*** Data listing ***
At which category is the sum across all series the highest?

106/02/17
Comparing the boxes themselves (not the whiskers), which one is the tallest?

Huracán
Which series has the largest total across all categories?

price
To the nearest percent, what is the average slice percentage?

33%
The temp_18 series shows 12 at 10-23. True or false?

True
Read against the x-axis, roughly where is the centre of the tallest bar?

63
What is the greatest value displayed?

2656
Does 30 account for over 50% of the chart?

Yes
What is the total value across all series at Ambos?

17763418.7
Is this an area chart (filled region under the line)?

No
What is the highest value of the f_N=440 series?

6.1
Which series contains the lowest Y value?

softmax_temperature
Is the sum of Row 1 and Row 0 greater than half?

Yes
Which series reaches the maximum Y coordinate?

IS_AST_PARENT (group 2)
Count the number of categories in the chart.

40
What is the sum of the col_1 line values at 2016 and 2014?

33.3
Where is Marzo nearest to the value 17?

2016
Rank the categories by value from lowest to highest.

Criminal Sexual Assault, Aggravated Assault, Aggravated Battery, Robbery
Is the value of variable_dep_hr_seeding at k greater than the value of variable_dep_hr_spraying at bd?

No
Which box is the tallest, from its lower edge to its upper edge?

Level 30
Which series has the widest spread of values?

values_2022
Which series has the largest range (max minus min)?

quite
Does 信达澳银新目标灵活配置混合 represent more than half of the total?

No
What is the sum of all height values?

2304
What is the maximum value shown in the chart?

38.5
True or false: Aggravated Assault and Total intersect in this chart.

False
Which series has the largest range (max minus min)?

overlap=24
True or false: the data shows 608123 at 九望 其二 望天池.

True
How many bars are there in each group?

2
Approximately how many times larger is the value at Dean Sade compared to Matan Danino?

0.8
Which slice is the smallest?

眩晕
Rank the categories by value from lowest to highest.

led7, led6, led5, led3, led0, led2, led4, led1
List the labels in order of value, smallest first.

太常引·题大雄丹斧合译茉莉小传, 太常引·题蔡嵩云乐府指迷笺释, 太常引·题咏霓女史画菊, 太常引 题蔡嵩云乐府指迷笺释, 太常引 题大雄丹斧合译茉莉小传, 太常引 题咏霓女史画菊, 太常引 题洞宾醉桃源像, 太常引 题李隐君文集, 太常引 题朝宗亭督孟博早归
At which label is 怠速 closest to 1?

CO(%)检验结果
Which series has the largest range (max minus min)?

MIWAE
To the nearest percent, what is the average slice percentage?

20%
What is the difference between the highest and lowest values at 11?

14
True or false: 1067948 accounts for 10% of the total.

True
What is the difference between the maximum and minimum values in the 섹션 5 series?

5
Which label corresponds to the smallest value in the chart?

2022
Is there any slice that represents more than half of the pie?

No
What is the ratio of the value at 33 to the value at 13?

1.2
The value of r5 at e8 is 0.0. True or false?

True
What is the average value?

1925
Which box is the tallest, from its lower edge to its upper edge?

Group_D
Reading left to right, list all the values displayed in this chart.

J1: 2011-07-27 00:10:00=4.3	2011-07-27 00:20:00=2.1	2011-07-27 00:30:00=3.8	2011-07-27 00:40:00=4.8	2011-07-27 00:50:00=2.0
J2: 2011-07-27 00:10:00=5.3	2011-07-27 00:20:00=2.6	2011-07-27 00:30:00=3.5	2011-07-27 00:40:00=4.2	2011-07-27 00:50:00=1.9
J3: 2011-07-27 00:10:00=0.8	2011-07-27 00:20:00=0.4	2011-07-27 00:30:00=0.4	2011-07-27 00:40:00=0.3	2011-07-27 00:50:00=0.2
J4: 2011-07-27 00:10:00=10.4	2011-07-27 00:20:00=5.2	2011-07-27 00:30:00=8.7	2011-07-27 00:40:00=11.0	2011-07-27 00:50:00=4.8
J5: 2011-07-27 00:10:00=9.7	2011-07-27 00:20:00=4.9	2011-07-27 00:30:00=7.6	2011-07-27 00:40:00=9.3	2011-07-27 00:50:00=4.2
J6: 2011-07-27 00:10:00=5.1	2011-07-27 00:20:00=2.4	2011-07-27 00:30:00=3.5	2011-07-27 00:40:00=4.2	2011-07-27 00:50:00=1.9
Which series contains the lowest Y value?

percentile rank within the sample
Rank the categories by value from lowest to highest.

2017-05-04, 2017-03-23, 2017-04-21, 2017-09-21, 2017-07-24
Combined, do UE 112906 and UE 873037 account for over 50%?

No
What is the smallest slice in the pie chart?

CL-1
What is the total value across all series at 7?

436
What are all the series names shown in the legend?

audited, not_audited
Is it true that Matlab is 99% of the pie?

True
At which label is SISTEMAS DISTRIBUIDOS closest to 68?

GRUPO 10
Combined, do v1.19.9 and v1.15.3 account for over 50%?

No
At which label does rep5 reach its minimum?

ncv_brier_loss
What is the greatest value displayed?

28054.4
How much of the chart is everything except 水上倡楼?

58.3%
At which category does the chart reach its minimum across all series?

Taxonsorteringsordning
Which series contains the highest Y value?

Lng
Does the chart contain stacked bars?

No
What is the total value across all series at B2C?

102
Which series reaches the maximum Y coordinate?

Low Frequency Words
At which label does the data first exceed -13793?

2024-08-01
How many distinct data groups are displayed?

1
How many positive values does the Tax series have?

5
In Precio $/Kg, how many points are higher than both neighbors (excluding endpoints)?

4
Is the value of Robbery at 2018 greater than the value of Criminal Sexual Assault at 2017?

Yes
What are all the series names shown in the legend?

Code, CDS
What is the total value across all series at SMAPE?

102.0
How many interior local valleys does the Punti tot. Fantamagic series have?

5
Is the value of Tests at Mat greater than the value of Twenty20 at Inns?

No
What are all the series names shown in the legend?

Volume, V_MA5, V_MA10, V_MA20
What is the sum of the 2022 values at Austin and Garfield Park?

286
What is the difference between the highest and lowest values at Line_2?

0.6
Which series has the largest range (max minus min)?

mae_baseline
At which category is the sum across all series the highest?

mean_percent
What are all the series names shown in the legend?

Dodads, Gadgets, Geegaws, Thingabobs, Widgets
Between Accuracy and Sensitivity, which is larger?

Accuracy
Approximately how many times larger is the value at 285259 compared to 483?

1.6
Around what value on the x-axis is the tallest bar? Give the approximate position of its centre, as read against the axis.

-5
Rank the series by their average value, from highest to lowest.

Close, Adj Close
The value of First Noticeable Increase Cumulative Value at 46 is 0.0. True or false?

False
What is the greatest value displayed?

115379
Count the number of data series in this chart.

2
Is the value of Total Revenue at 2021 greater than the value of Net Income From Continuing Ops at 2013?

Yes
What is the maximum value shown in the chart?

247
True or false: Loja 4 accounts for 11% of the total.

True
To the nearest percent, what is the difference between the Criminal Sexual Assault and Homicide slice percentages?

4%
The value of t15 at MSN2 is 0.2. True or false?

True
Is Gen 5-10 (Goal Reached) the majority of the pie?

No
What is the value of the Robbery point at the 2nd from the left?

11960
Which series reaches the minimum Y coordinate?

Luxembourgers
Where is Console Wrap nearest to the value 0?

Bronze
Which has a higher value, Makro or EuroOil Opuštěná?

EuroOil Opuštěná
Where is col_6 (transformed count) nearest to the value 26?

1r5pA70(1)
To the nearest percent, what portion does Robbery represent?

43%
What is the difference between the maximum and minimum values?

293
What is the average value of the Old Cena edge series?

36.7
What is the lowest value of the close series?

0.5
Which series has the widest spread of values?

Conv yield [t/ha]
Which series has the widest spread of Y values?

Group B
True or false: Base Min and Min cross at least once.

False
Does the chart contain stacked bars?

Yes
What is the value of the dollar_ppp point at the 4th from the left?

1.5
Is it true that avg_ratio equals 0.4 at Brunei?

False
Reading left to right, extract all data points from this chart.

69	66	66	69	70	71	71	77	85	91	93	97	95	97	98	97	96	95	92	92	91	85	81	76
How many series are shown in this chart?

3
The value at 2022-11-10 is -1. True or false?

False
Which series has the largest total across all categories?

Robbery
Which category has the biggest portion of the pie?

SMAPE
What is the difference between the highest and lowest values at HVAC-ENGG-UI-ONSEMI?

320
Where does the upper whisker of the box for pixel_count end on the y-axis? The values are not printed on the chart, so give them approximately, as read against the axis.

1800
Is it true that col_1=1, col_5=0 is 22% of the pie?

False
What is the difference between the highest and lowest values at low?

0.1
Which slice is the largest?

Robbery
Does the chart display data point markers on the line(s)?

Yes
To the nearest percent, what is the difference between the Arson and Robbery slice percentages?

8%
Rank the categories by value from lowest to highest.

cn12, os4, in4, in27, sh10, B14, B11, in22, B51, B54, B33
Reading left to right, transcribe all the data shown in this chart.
*** End of Data listing ***
## Work required
Please select every line in the data above that contains the word "half", and note that case counts.

## Response to this task
Is the sum of Row 1 and Row 0 greater than half?
Does 信达澳银新目标灵活配置混合 represent more than half of the total?
Is there any slice that represents more than half of the pie?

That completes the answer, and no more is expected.